An appeal u/s 260A of the Income Tax Act, 1961 lies to the High Court from an order of the Tribunal only where the High Court is satisfied that the case involves a substantial question of law. A full bench of the Hon’ble Supreme Court in the case of Santosh Hazari vs. Purshottam, 251 ITR 84 (SC) held that to be a substantial, a question of law must be debatable, not previously settled by law of the land or a binding precedent ...that it was not free from difficulty or that it called for a discussion for an alternate view. It further held that the word "substantial" qualifying "question of law" meant having substance, essential, real, of sound worth, important or considerable. Recently, the Hon’ble Patna High Court in the case of DCIT vs. Sulabh Intemational Social Service Organisation, 350 ITR 189 (Patna) has held that a substantial question of law must be one which was debatable and not previously settled under the law of the land or a binding precedent.

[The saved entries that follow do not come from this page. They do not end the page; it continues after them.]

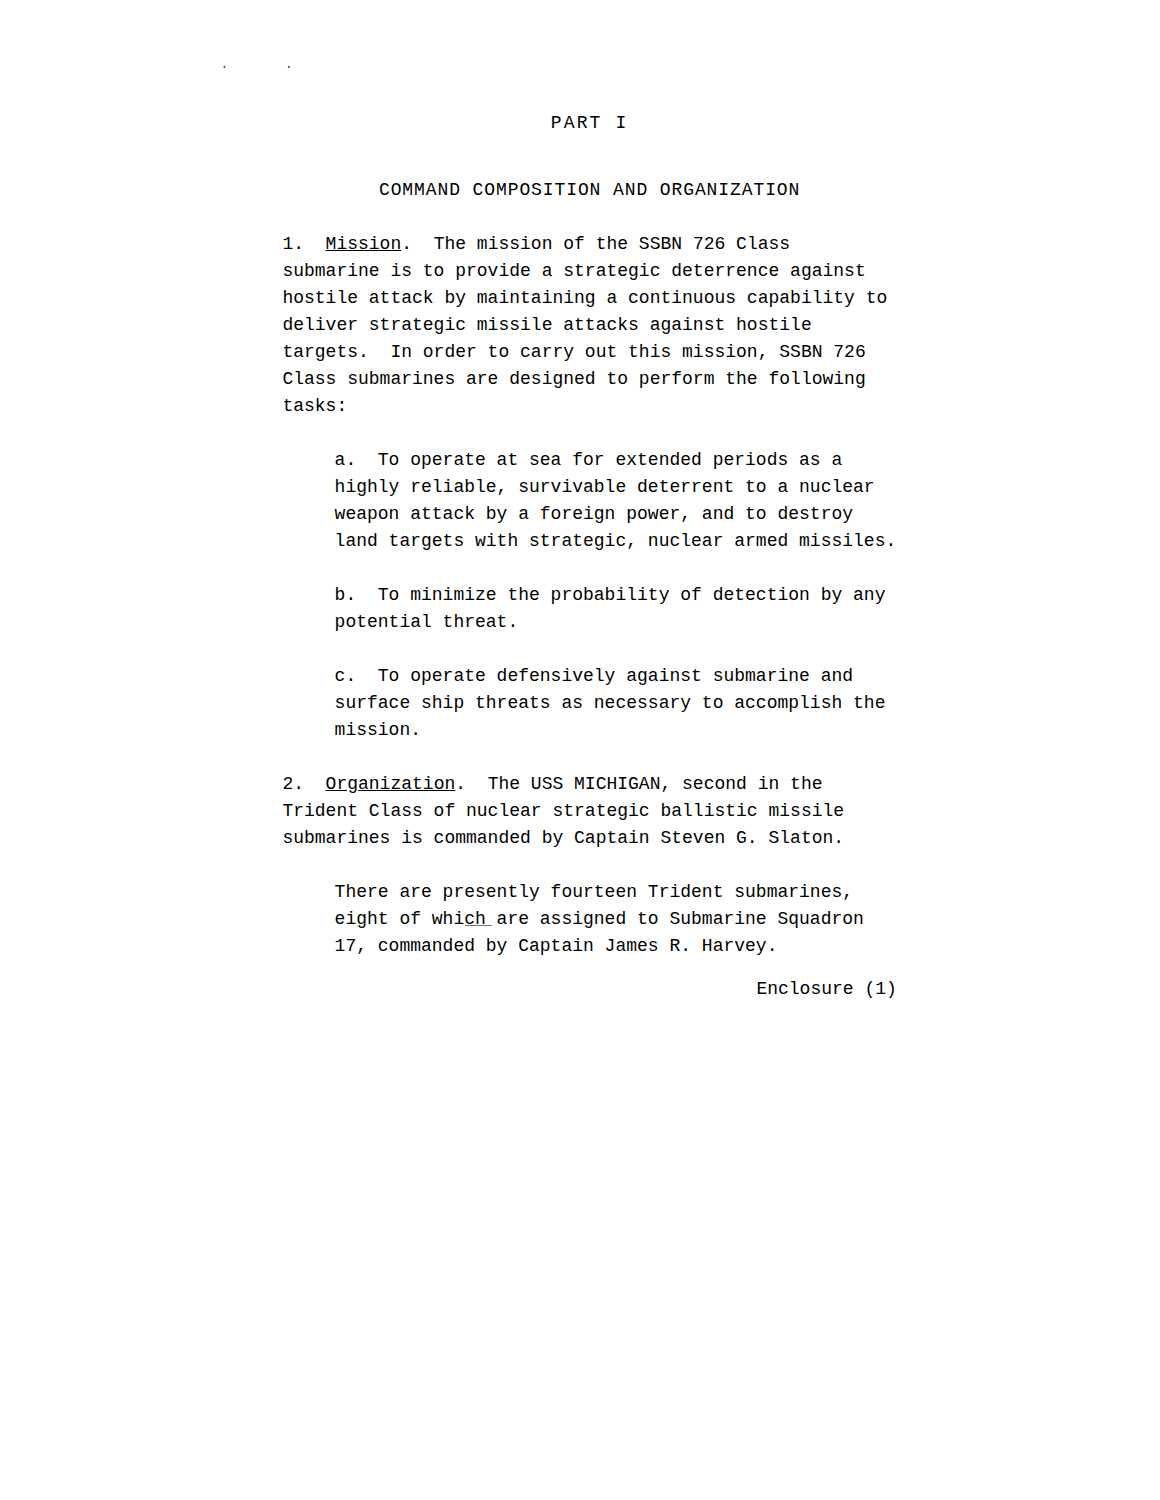. .
PART I
COMMAND COMPOSITION AND ORGANIZATION
1. Mission. The mission of the SSBN 726 Class submarine is to provide a strategic deterrence against hostile attack by maintaining a continuous capability to deliver strategic missile attacks against hostile targets. In order to carry out this mission, SSBN 726 Class submarines are designed to perform the following tasks:
a. To operate at sea for extended periods as a highly reliable, survivable deterrent to a nuclear weapon attack by a foreign power, and to destroy land targets with strategic, nuclear armed missiles.
b. To minimize the probability of detection by any potential threat.
c. To operate defensively against submarine and surface ship threats as necessary to accomplish the mission.
2. Organization. The USS MICHIGAN, second in the Trident Class of nuclear strategic ballistic missile submarines is commanded by Captain Steven G. Slaton.
There are presently fourteen Trident submarines, eight of which are assigned to Submarine Squadron 17, commanded by Captain James R. Harvey.
Enclosure (1)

In the context of the appeals of the assessee we are of the considered opinion that the issue on hand is debatable, open and capable of having an alternate view as the same is held to be representing a substantial question of law by the Jurisdictional High Court at the time of admission of appeal. Accordingly, it is appropriate for us to hold, that the assessee was under a bona fide belief for staking its claim and in the presence of these factors, no penalty under section 271(1)(c ) is leviable. The Hon'ble Delhi High Court in the case of CIT vs. Liquid Investment Limited (I.T.A.No. 240/2009 vide its order dated 5.10.2010) has clearly held that where High Court has accepted substantial question of law u/s 260A, this itself shows that issue is debatable and in such a case no penalty was imposable u/s 271(1)(c) of the Income-tax Act, 1961. In view of the above, respectfully following the proposition laid down by Hon'ble Delhi High Court and Hon’ble Bombay High Court, as narrated above, we confirm the order of the Ld. CIT (A). Hence, the appeal of the department is dismissed.
In the result, the appeal of the department is dismissed.
Order pronounced in the Open Court on 29th April, 2016.